Tiba-tiba, dalam kegelapan yang menyelimuti gudang, terdengar suara gemeretak di luar pintu. Azka, yang sedang terlelap dalam kelelahan dan keputusasaan, tersentak kaget. Dia menegakkan tubuhnya, merasa waspada terhadap kehadiran yang tak terduga di luar.

Dengan perlahan, pintu gudang terbuka dan cahaya redup mulai memenuhi ruangan gelap. Azka menatap dengan heran saat seseorang memasuki gudang dengan langkah hati-hati. Saat sosok itu mendekatinya, Azka dapat melihat bahwa itu adalah Satya, temannya yang telah menghilang di taman tadi siang.

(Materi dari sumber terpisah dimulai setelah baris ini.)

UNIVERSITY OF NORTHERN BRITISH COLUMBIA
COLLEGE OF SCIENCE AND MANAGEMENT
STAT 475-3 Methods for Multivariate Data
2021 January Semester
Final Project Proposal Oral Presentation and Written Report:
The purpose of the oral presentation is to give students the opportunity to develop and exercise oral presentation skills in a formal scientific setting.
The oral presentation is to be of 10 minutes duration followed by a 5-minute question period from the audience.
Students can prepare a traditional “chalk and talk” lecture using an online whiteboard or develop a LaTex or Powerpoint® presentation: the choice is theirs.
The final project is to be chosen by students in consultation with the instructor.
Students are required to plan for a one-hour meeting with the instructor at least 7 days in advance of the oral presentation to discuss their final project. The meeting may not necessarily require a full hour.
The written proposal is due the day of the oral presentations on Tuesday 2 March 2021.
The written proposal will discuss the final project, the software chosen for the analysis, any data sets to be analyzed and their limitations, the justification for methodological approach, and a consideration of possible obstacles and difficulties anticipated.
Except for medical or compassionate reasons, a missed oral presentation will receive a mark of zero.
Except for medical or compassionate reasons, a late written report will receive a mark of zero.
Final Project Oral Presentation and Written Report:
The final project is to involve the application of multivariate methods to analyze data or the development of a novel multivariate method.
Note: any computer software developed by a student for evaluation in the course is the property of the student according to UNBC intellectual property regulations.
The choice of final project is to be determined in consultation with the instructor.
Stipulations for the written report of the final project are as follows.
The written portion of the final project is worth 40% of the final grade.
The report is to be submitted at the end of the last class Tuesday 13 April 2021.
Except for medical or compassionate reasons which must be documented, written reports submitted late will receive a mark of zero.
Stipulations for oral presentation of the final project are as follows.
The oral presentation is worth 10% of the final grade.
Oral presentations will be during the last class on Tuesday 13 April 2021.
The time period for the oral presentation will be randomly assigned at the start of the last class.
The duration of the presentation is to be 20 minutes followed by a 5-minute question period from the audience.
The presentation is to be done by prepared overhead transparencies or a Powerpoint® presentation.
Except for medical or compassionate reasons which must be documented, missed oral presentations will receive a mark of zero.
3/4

Ketika Azka memandang Satya dengan tatapan bingung, Satya tersenyum hangat. "Aku datang untukmu, Azka," katanya dengan lembut. "Aku di sini untuk membantumu keluar dari sini." Dengan penjelasan singkat itu, Azka merasa terkejut dan bersyukur, merasakan sedikit sinar harapan di tengah-tengah kegelapan yang mengepungnya.

Namun, sepertinya itu hanya mimpi semata..

Dengan perasaan campur aduk dari kejutan dan kecemasan, Azka menyadari bahwa yang datang bukanlah Satya, melainkan ayahnya sendiri. Ketegangan langsung terasa di udara saat sang ayah memasuki gudang dengan botol kaca sisa mirasnya di tangan.

Azka menatap ayahnya dengan perasaan campur aduk, mencoba menyembunyikan rasa takut yang menggelayutinya. Di dalam hatinya, ia merasa gelisah menghadapi kemarahan dan kekerasan yang mungkin akan terjadi. Dengan suara yang berat, ayahnya berbicara dengan nada marah. "Kau membuatku marah, Azka," ucapnya, tatapan tajam yang penuh dengan kekecewaan. "Apa yang harus kuperbuat denganmu?"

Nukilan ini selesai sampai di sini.